A arbitrariedade central

*Por Lucas Nutels

Nota do Autor: O artigo faz parte da série “O que o governo deve fazer para promover a inovação?”. Uma compilação de vários textos e que juntos formam uma visão à respeito das políticas de empreendedorismo e inovação adotadas no Brasil e no mundo.

Durante os períodos sombrios da União Soviética, Trofim Lysenko (1898-1976), agrônomo e biólogo, tomou partido de altos cargos e se destacou pela sua habilidade política.
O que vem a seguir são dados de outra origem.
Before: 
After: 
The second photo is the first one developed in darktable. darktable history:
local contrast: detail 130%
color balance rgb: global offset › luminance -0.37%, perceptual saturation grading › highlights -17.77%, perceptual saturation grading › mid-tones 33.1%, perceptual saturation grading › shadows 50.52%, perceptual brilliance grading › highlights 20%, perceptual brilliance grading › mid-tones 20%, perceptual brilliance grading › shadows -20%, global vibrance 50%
Foi extremamente contrário às ideias propostas por Gregor Mendel, conhecido como o pai da genética. Lysenko era um arrogante intelectual e tinha nas mãos o poder de dirigir boa parte dos rumos científicos da URSS, até mesmo condenando todos aqueles que o contrariavam ao ostracismo acadêmico e aos campos de trabalho forçado.

Severos ataques da nomenklatura, influenciadas por Lysenko, acusaram Mendel de reacionário e inimigo do povo soviético, tachando sua contribuição de “pseudociência burguesa“. O que seria da biologia se Mendel tivesse sido morto em um gulag antes de ter propalado suas ideias para o mundo? Caso, na época, o mundo adotasse o lysenkismo, a ciência que hoje nos permite entender a hereditariedade e que traz a possibilidade de cura de milhares de enfermidades poderia não existir. Não raras as circunstâncias em que o progresso científico foi barrado, Galileu Galilei após destruir o geocentrismo sofreu da mesma perseguição que Mendel. Os casos de supressão do progresso científico pela ignorância institucionalizada são inúmeros, mas deixam na União Soviética um grande legado.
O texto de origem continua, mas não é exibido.